§ PAGE EXTRACT:
Do I always get the bloody crackpots?
Spoke to a dude this afternoon.
Seems like a halfway decent dude on the profile, he had added me to his fan collection, which means that he thought I’m also a relatively decent person.
So we chatted on Skype.
For about 2 hours.
About this and that and the other.
He’s what he calls, a dog. Everybody else being sheep, and criminals the wolves.
It went downhill from there.
Sheep should stop bleating about helping and make the dogs coffee.
I should get a gun so the next time a dude in a taxi threatens me with a tyre iron, I can do what exactly? Shoot him? And how is that going to go for me? Best is to get out of there as quickly as possible – which is what I invariably do. And I should borrow money for said gun. And if I can’t borrow money, I should get another job.
This whole palaver has made me doubt my sanity.
I seem like a useless, spineless sheep. Content to let the world walk over me.
Does the fact that I don’t have full time employment mean that I have not searched enough?
Does the fact that I never have loads of cash mean I’m not a functioning being?
Does the fact that I don’t see the world in black and white mean that I am not worth wasting breath on?
I told him I don’t cook. In the few sentences where he suggested I keep the home fires burning while he hunts for poachers, I was told I should cook him an Eisbein. Or a lamb shank. And then he reckons that he will do that too. Since I don’t cook.

§ RECORDS SUPPLIED:

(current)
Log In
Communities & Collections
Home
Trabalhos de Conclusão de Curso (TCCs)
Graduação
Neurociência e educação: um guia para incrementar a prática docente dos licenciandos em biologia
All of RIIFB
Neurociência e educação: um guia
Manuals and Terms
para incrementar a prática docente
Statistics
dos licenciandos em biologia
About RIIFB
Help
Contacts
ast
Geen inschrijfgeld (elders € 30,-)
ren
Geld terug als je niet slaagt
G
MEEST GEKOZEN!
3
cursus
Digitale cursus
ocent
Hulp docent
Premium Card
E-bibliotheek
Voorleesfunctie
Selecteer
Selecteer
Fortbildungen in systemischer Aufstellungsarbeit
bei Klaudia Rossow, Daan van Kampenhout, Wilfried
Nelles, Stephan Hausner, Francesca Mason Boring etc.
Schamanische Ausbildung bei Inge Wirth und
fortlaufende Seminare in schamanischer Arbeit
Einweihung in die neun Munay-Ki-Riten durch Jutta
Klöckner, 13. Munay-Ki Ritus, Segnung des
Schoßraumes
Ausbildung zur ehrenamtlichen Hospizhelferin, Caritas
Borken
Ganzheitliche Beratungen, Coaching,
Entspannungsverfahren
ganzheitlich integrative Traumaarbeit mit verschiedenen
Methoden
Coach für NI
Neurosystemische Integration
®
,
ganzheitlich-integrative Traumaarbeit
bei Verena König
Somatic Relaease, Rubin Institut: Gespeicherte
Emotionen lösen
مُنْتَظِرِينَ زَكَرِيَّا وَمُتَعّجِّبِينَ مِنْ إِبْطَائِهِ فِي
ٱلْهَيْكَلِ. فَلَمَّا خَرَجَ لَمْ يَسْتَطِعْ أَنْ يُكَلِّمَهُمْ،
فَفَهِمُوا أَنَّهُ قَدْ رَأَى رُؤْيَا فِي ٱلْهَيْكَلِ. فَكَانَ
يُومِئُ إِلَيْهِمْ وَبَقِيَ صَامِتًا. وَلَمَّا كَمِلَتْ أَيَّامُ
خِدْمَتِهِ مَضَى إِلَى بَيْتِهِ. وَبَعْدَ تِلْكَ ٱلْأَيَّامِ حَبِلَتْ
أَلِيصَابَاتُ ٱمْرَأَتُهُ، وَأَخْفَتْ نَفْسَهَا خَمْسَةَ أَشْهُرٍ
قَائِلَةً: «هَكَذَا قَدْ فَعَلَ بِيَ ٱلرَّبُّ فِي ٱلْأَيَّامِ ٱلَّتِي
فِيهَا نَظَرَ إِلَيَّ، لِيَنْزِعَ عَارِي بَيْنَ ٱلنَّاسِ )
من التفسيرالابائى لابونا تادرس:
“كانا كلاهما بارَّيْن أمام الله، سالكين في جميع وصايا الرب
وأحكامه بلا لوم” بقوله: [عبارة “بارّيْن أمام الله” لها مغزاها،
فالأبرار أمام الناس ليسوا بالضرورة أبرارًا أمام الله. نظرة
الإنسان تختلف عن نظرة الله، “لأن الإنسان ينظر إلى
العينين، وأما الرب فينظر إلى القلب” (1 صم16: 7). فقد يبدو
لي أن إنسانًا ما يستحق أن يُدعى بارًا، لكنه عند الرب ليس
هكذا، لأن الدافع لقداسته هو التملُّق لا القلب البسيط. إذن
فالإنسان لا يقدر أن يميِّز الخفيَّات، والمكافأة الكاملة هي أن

* * *

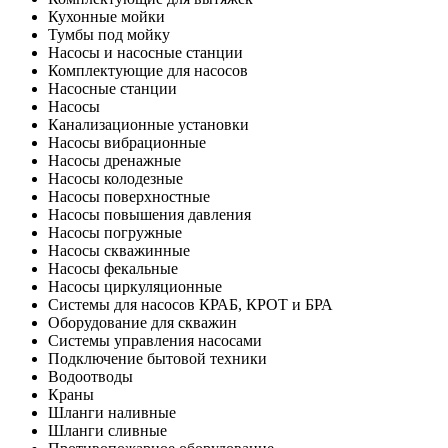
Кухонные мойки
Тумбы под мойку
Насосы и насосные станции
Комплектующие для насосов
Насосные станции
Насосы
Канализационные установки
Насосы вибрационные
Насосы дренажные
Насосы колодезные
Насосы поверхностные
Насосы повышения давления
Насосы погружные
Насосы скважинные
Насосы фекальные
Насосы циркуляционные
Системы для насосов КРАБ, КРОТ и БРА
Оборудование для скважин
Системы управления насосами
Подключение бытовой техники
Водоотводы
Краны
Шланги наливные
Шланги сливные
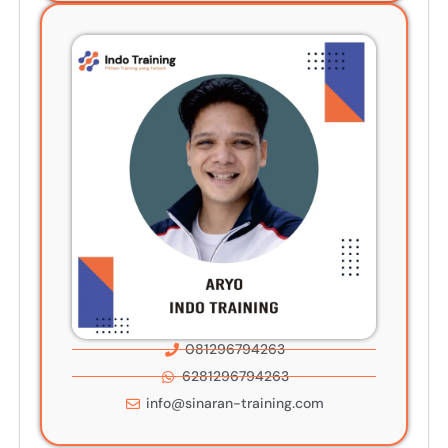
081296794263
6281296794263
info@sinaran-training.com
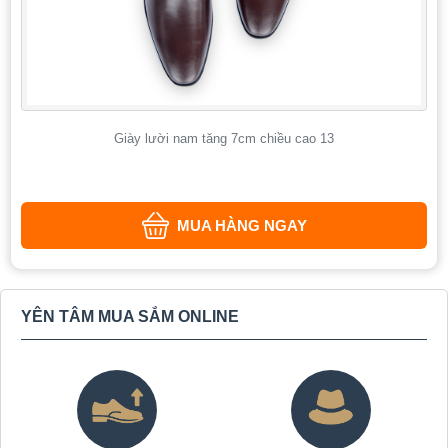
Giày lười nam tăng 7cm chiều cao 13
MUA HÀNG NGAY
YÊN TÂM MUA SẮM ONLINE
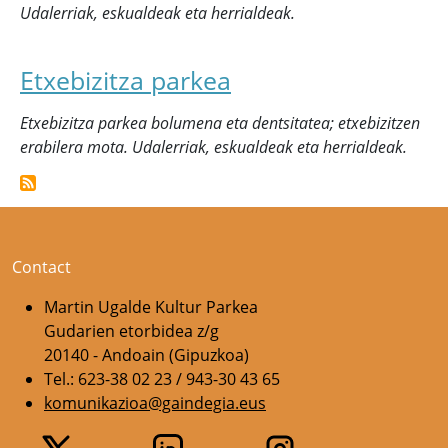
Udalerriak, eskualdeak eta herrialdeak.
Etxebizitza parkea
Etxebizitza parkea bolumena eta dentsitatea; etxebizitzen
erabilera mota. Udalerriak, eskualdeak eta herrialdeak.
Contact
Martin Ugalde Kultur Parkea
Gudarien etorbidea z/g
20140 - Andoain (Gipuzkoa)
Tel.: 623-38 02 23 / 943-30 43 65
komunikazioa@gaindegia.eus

...

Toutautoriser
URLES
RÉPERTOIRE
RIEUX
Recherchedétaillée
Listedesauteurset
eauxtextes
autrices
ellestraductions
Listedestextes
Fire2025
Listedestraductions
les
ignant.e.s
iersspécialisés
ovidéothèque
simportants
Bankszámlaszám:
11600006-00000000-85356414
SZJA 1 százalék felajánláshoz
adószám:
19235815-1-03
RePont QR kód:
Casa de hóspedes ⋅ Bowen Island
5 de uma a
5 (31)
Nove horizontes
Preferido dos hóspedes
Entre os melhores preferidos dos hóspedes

§ EXERCISE DESCRIPTION:
Carry on the blog post about the two-hour Skype chat with the self-described "dog," writing onward from its final line.

§ ANSWER BOX:
Because he’s just so completely well adjusted. And utterly able to do just everything! So much better than this particular sheep can.
FM gently George!!
I effing hate this!
Is it really too much to ask to find a decent, well-adjusted, white dude in his 40’s?
Is it really only crackpots and other colours and married men that sees anything in me?
Why, oh why!!!
It’s enough to make a woman lose every bit of hope she has left that somewhere there might be somebody actually worth spending bandwidth on!
Dudes, I’ve given you every chance. EVERY CHANCE! And all you do is throw it back in my face, making my viewpoints just that much more set in stone. I really try not to just see the bad in people. I realise we’ve all been through the mill. But hey man!! Don’t be a typical doos! Try and be something different. Let me see that there are good men out there. Men I can trust. That will give a shit about me. Not because I’m a sheep and it’s your job, but because I’m worth worrying over.
The glow of hope is getting dimmer with each passing random.
Alas, it is still there, however faint.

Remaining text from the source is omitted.